START Provided data

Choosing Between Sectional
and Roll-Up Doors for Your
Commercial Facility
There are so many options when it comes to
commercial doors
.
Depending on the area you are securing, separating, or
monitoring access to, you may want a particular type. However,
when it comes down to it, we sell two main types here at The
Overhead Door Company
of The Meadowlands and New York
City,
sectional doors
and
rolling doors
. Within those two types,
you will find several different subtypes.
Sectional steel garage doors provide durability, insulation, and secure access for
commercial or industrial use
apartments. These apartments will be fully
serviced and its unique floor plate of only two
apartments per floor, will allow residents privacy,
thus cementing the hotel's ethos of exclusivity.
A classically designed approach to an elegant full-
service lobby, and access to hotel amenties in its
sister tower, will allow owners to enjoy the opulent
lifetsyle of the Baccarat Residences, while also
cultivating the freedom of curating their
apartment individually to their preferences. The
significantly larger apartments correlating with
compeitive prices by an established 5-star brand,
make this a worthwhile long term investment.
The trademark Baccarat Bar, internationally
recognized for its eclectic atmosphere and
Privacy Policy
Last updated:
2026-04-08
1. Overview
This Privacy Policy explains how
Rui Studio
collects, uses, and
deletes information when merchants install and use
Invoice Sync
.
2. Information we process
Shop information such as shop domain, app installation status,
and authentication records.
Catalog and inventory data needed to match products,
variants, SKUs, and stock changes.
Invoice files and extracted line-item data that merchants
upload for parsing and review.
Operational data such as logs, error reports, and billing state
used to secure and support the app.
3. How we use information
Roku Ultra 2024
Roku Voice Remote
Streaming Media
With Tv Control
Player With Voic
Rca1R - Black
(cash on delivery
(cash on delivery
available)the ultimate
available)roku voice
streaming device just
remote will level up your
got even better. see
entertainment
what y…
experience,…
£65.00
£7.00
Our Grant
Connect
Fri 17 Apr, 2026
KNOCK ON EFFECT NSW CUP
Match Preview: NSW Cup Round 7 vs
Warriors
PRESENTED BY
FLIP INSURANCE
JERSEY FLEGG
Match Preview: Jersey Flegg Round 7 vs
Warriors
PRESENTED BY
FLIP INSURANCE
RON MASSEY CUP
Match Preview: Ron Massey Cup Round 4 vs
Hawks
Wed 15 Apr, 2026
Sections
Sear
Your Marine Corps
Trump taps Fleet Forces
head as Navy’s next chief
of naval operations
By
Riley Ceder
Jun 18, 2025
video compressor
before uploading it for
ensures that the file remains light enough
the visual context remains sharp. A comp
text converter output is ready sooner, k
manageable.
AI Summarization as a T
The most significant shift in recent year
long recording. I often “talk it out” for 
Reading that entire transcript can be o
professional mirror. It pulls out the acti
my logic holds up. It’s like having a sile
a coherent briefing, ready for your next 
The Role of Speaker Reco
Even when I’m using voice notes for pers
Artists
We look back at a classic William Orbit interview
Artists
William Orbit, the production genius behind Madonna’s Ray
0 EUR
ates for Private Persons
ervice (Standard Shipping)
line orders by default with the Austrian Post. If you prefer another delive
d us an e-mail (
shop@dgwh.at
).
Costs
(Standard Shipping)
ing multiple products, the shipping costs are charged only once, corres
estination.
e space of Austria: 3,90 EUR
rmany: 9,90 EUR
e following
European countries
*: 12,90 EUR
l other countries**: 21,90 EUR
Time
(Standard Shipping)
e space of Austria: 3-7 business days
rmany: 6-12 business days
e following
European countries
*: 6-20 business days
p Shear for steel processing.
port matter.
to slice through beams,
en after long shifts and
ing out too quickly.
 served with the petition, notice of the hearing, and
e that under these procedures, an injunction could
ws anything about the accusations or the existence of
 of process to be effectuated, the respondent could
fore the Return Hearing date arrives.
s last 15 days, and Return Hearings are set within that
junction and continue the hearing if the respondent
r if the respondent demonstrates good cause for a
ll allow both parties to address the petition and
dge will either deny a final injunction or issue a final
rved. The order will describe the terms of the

END Provided data

• Assigned task:
The lines from the top of the data above down to the line containing "Overhead Door Company" are to be copied exactly; no other line should appear.

• Task response:
Choosing Between Sectional
and Roll-Up Doors for Your
Commercial Facility
There are so many options when it comes to
commercial doors
.
Depending on the area you are securing, separating, or
monitoring access to, you may want a particular type. However,
when it comes down to it, we sell two main types here at The
Overhead Door Company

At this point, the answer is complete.